(Input Opens)

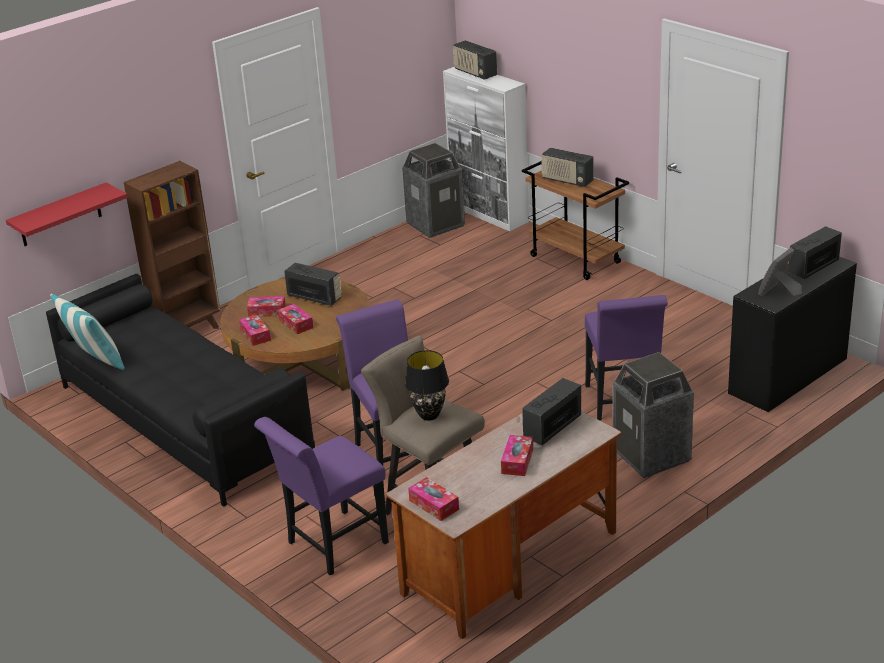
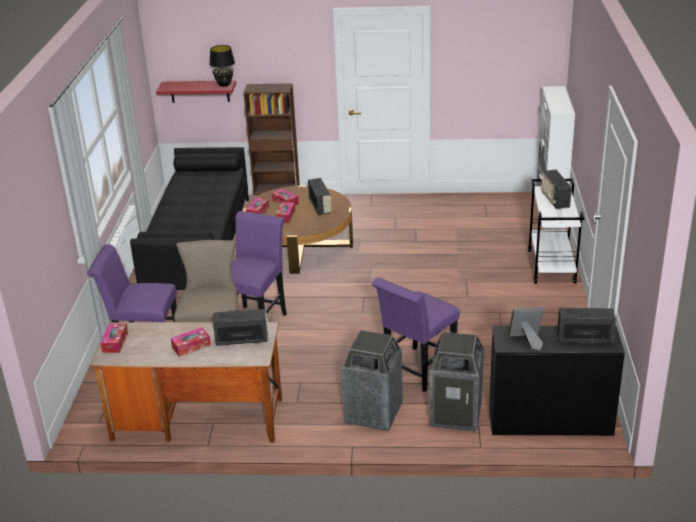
camera: 45 degrees right, 0 degrees up
pillow [50,294,125,370] -> none
trash can [402,143,465,238] -> trash can moved to [429,332,484,432]
black table lamp [405,350,449,421] -> black table lamp moved to [209,45,235,87]
radio [453,40,497,80] -> none
brown cart [522,161,629,280] -> white cart [528,179,585,284]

(Input Closes)

## What you are asked to do
Counting only lines that contain "moved", what is the total for the entries above? Give the number alone.

## Solution below
2